# Exercise goal
A faithful, picture-free copy of the listing below is required.

___ Data segment

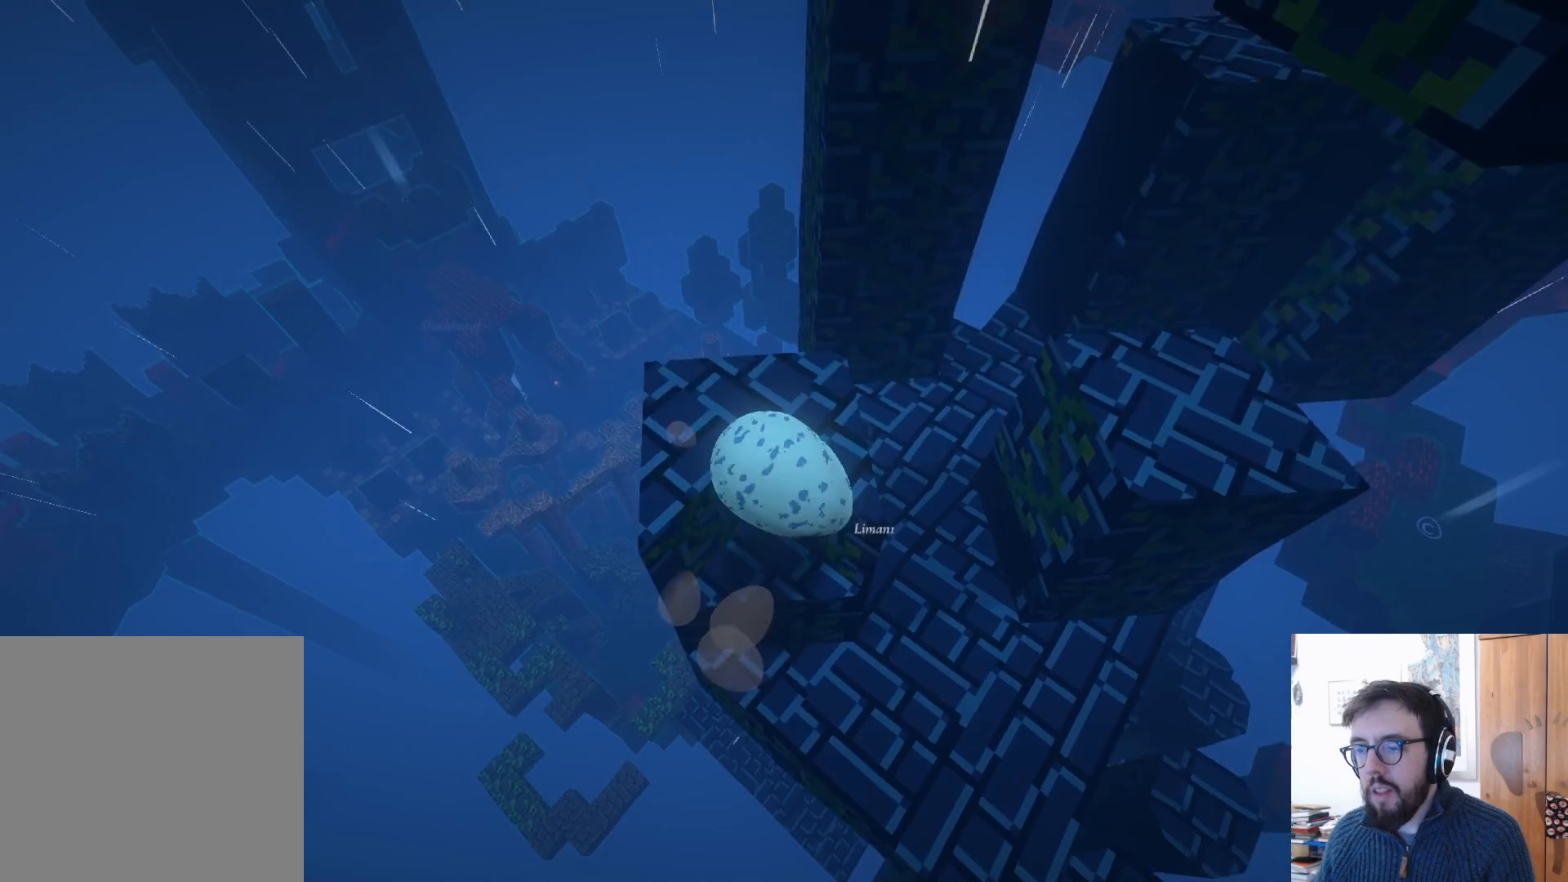
{"buttons": [], "left_stick": "down", "right_stick": "down-right", "events": [[133, "A", "up"], [317, "left_stick", "down"], [383, "right_stick", "down-right"]]}
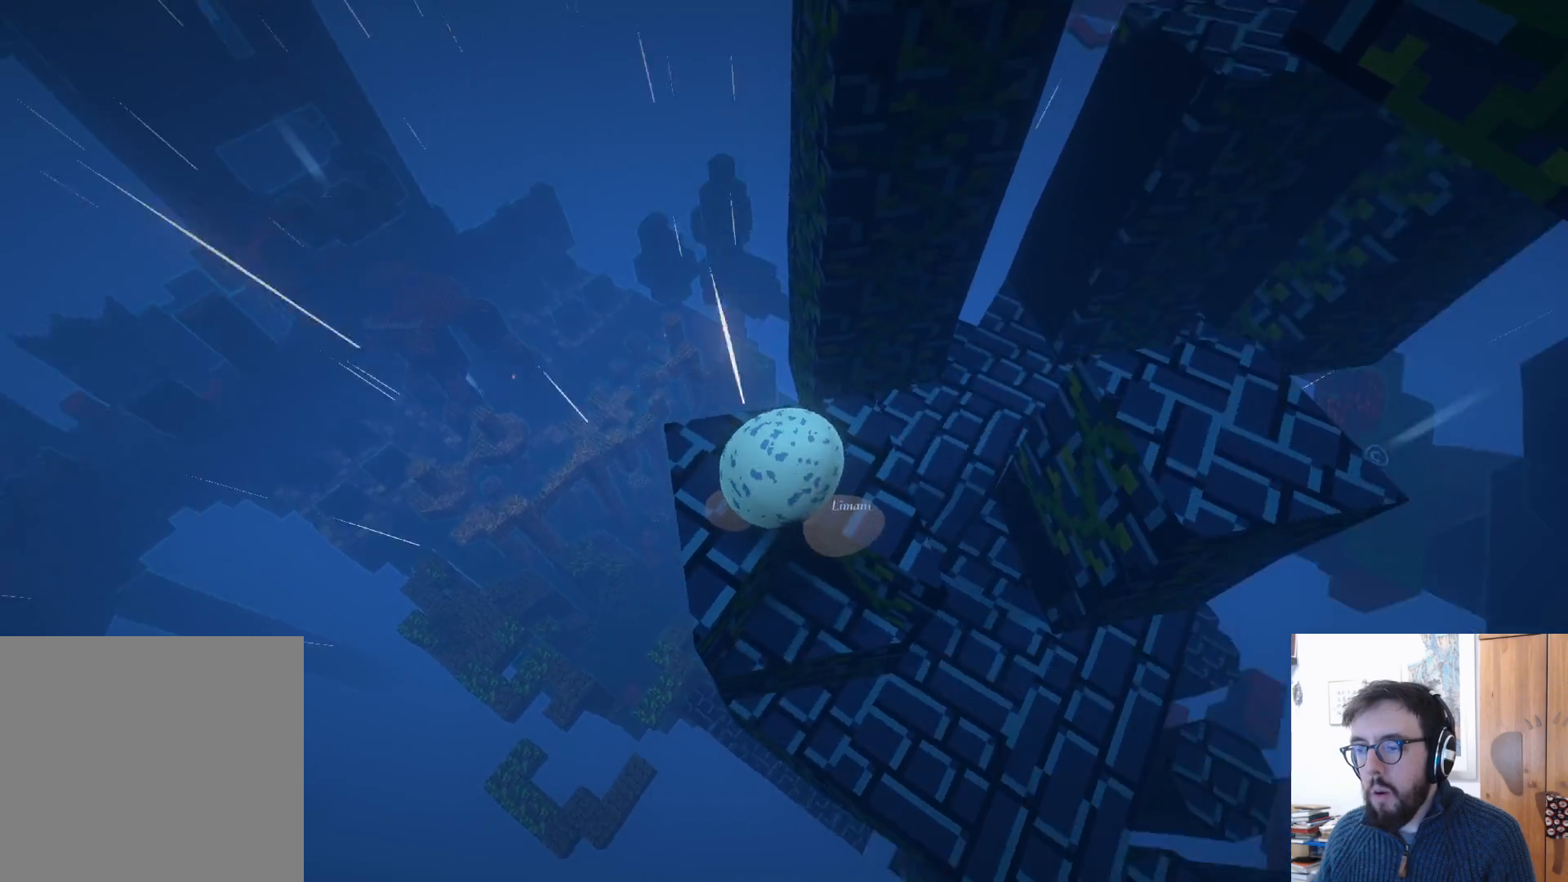
{"buttons": [], "left_stick": "down-left", "right_stick": "center", "events": [[83, "left_stick", "center"], [167, "right_stick", "right"], [317, "left_stick", "left"], [350, "right_stick", "center"], [467, "left_stick", "down-left"]]}
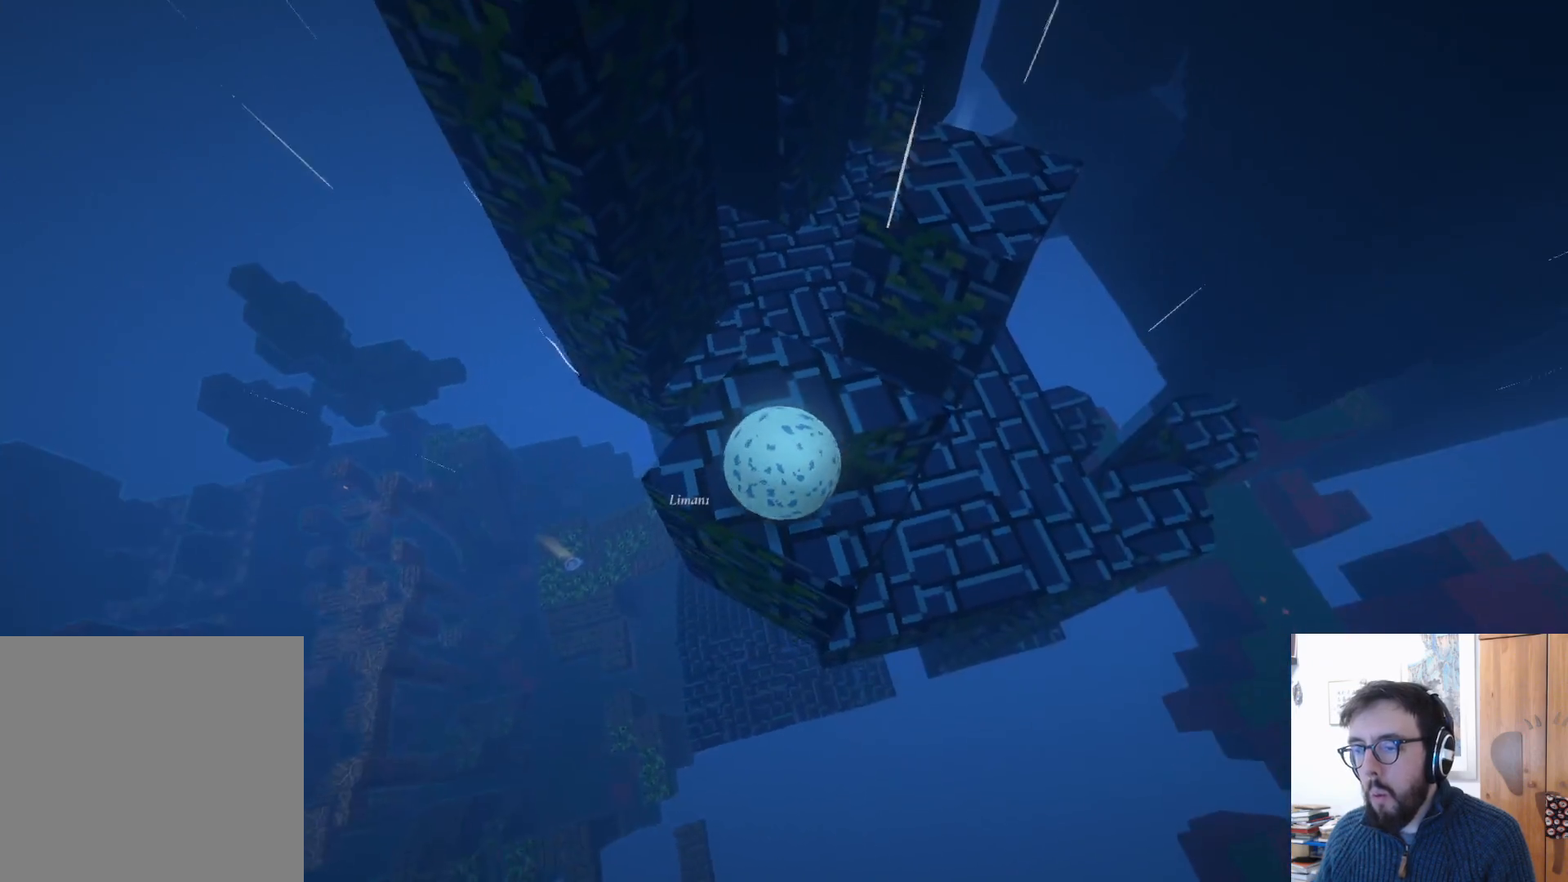
{"buttons": [], "left_stick": "up", "right_stick": "center", "events": [[33, "right_stick", "right"], [50, "left_stick", "center"], [200, "left_stick", "up"], [200, "right_stick", "center"]]}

______

# Output
{"buttons": [], "left_stick": "down", "right_stick": "down-right", "events": [[133, "A", "up"], [317, "left_stick", "down"], [383, "right_stick", "down-right"]]}
{"buttons": [], "left_stick": "down-left", "right_stick": "center", "events": [[83, "left_stick", "center"], [167, "right_stick", "right"], [317, "left_stick", "left"], [350, "right_stick", "center"], [467, "left_stick", "down-left"]]}
{"buttons": [], "left_stick": "up", "right_stick": "center", "events": [[33, "right_stick", "right"], [50, "left_stick", "center"], [200, "left_stick", "up"], [200, "right_stick", "center"]]}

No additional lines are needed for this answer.